◆ WORK REQUIRED
Find the line containing "index dip: (112, 161)" in the records below. Copy exactly that line and each one after it, ending at the line containing "pinky mcp: (184, 162)", and nothing more.

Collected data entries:

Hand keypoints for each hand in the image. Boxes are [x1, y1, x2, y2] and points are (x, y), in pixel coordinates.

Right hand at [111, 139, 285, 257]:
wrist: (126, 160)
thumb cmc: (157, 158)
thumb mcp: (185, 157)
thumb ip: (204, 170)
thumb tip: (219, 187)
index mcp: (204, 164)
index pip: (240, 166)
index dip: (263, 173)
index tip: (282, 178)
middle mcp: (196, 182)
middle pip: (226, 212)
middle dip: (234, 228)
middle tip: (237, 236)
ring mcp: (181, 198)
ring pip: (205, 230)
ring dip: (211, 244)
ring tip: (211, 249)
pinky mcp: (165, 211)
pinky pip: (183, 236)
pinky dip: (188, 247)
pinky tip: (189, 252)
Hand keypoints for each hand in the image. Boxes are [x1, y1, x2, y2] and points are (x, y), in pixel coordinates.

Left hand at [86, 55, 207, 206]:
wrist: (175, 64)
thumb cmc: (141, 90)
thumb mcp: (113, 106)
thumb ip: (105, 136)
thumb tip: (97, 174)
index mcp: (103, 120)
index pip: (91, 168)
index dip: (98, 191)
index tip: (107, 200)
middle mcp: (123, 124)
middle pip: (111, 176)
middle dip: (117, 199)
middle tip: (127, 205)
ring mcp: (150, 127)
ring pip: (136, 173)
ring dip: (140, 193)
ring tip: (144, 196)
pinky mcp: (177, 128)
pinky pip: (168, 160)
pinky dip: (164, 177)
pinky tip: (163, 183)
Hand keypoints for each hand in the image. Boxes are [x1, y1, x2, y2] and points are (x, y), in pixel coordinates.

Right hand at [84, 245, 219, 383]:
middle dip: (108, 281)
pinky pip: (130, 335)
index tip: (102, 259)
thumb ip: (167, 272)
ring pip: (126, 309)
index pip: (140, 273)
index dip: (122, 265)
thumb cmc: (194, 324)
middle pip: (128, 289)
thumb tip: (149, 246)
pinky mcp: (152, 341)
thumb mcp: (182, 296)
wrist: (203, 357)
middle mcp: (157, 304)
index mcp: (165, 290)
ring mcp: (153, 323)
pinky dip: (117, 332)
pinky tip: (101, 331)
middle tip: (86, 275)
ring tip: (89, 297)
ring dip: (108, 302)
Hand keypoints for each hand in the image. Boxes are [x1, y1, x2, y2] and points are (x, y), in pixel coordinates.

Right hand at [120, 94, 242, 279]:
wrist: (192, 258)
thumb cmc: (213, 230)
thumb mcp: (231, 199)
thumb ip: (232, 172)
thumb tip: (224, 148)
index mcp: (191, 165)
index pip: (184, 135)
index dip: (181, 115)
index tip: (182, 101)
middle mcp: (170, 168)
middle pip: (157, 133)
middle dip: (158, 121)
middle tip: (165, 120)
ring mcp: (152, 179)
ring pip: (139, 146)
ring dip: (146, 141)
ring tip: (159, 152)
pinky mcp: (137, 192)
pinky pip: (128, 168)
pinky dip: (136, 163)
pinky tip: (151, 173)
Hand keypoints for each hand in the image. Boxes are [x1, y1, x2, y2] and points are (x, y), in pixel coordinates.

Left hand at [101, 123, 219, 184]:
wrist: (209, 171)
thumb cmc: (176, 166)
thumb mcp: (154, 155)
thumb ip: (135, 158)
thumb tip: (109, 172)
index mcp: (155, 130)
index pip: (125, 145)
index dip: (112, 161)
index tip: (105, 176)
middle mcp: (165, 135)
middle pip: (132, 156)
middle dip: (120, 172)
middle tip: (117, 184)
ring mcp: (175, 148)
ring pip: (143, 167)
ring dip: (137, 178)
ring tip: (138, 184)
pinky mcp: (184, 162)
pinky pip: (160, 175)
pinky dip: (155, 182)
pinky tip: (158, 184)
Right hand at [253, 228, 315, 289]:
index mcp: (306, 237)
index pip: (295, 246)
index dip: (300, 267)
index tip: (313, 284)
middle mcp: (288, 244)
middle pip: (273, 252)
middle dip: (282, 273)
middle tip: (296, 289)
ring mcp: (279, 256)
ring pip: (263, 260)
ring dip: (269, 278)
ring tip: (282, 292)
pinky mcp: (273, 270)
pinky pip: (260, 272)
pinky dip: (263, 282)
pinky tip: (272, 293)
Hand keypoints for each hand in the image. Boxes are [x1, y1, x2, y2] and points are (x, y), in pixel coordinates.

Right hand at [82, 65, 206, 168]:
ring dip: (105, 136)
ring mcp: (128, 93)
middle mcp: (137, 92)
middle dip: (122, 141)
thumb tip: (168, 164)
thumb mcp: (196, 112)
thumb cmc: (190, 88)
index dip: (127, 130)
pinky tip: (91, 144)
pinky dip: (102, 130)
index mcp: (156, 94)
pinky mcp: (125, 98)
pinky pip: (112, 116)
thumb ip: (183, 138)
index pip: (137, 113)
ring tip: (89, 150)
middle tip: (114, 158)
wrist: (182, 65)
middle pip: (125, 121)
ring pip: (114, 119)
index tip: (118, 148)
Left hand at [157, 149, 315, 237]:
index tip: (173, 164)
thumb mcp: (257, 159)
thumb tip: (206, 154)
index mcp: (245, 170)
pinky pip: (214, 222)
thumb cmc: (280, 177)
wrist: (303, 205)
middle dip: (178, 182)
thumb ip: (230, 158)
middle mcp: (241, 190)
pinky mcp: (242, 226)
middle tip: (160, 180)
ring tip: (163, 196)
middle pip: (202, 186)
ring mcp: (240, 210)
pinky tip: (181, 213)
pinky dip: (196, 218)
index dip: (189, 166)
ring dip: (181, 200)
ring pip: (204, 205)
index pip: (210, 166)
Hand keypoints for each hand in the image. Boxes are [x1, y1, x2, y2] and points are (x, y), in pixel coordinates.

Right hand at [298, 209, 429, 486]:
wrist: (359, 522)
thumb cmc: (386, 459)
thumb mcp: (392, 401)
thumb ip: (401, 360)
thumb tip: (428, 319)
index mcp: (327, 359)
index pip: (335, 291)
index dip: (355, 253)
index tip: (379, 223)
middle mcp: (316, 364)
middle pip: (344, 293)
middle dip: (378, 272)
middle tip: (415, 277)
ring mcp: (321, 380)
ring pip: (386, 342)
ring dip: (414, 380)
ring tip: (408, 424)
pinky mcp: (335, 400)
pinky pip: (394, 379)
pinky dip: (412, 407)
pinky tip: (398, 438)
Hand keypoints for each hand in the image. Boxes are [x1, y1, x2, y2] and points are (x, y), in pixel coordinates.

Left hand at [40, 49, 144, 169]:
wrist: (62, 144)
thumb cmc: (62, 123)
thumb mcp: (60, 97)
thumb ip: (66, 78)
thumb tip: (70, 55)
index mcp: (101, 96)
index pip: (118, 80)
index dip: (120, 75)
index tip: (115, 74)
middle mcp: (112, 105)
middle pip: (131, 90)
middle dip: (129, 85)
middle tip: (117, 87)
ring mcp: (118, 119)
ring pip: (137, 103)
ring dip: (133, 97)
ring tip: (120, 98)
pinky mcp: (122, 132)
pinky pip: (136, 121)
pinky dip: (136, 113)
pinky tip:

◆ WRITTEN ANSWER
index dip: (112, 161)
index tip: (105, 176)
middle mcp: (165, 135)
middle pip: (132, 156)
middle dip: (120, 172)
middle tip: (117, 184)
ring mcp: (175, 148)
ring pip: (143, 167)
ring dip: (137, 178)
ring tip: (138, 184)
pinky mcp: (184, 162)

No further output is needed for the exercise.